First, it wasn’t a fair fight.  People on the Yes side complained long and hard that the No campaign fought dirty.  It may well have done, but what matters is not dirtiness but rule-breaking, and there were few rules.  For example, political advertising is expressly excluded from the remit of advertising regulation, and there was no referendum equivalent of the law that forbids parliamentary candidates from telling lies about their opponents in a general election.

The timing of the referendum, only a few days after the royal wedding, also cannot have helped.  And the No campaign is reported to have received a lot of financial support which it is not obliged to declare.

But before the complaints get louder, the Yes side needs to remember that it wrote the rules.  The referendum was created by an act of parliament, into which more safeguards could have been written.  (There was a strong lobby to change the date, for example, which the government resisted.)  If the ground for the referendum was not prepared properly, its proponents have only themselves to blame.

And secondly, there is the Tolstoy problem.  His great novel “Anna Karenina” opens with the observation that:

“Happy families are all alike; every unhappy family is unhappy in its own way.”
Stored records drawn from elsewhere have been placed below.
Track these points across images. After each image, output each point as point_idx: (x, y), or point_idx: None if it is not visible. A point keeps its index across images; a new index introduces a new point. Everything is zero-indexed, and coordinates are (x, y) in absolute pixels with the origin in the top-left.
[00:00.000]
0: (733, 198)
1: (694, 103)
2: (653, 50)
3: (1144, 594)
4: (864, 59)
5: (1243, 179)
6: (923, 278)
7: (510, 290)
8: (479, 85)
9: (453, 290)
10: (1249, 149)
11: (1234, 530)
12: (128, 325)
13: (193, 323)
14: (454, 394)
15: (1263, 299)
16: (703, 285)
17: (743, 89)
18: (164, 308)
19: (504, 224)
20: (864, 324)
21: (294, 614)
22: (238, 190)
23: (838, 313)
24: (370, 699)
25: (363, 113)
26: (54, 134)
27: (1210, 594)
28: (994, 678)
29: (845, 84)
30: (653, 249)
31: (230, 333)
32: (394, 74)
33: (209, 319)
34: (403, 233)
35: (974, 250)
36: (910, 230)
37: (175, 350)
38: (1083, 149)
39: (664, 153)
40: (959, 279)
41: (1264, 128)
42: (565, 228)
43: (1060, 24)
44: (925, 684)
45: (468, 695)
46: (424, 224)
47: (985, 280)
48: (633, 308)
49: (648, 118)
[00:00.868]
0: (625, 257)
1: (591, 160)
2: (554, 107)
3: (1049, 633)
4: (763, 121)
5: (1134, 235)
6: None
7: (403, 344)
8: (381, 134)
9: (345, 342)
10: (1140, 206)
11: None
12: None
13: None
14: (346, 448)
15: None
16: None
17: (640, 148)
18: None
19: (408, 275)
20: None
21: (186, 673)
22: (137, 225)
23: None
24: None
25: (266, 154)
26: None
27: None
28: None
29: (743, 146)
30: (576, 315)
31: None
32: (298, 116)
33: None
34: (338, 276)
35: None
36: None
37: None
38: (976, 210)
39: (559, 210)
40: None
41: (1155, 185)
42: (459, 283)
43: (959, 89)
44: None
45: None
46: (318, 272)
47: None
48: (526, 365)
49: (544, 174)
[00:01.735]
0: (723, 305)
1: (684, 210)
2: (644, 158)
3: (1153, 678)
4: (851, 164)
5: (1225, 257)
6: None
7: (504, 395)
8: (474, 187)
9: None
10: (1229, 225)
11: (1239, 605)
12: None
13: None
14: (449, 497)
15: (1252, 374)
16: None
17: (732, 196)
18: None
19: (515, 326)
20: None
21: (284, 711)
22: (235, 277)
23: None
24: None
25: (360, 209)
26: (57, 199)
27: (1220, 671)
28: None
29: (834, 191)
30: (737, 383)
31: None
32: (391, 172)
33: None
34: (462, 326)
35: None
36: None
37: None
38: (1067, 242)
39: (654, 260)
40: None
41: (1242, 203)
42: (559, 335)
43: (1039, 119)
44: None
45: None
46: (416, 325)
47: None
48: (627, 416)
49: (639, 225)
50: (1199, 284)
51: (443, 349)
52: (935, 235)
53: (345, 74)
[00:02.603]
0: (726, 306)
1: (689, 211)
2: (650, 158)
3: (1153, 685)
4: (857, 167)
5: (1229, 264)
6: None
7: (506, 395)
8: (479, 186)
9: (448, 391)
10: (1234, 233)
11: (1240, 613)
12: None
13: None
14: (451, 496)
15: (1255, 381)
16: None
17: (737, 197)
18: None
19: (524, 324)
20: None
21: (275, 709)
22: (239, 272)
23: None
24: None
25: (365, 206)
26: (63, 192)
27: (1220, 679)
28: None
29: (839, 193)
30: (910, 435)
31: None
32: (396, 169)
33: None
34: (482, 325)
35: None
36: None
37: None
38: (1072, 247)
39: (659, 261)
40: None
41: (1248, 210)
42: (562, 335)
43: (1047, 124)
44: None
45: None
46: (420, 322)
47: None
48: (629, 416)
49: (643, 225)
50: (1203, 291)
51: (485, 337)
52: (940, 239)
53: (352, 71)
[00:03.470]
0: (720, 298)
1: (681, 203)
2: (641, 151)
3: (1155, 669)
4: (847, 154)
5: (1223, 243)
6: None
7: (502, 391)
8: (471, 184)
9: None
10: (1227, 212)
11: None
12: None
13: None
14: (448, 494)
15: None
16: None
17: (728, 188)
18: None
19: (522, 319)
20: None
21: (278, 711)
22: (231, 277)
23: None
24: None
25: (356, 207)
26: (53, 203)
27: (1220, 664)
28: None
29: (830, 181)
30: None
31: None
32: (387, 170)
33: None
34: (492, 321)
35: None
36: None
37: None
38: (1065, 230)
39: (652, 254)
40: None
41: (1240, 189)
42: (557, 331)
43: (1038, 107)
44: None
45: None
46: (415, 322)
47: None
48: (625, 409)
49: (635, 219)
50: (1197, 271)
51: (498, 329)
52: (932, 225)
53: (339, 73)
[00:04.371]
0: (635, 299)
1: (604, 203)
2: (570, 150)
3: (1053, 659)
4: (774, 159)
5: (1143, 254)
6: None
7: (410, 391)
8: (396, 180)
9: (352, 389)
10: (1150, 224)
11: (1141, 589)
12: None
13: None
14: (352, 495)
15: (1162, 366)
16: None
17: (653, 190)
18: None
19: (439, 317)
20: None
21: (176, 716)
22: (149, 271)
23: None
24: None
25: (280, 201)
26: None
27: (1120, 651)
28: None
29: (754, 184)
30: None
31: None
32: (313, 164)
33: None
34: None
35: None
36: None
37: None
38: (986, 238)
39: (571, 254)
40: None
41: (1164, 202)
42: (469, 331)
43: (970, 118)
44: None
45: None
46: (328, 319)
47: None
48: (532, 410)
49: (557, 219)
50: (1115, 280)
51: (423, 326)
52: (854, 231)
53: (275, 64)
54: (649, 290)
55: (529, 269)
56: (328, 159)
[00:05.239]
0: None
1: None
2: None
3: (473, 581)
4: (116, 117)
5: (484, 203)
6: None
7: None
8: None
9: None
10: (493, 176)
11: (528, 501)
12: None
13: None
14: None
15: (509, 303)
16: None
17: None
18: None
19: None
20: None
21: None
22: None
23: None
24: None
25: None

To succeed in a referendum, there has to be a consistent story behind the Yes campaign.  No voters, on the other hand, can vote No for many different and mutually contradictory reasons: all that matters is that they do not agree with the reason for voting Yes.  Arguments were put against AV both that it was like PR (David Starkey) and that it was not like PR (Paul Anderson).  These two arguments cannot both be true, but it does not matter because a voter only needs to be persuaded by one of them.  (And who, other than your blogger, has read both David Starkey and Paul Anderson anyway?)

Potential Yes voters were told both that AV would put voters in the driving seat rather than politicians, and that it would give the country permanent centre-left government.  “A vote for AV is a vote for Labour’s values”, said Ben Bradshaw: what about voters who do not share Labour’s values?

A Yes campaign does not need identical messages for all voters, but the messages it uses need to be mutually compatible, a phenomenon observed in the French referendum on the constitutional treaty in 2005.  In the absence of such coherence, the Yes campaign will be weakened.

The defeat of AV on 5 May 2011 makes it unlikely that there will be a further referendum on electoral reform for some considerable time to come, but it is still worth being interested in the conduct of referendums.  The government’s European Union bill envisages referendums on future treaty changes that pool more sovereignty (according to its rather uneven definition of how sovereignty is pooled within the EU).  Obviously, the current government also intends that there shouldn’t be any further pooling of sovereignty in future, but they can’t guarantee that.  Should there be further referendums on European issues (or on anything else), these lessons need to be learned.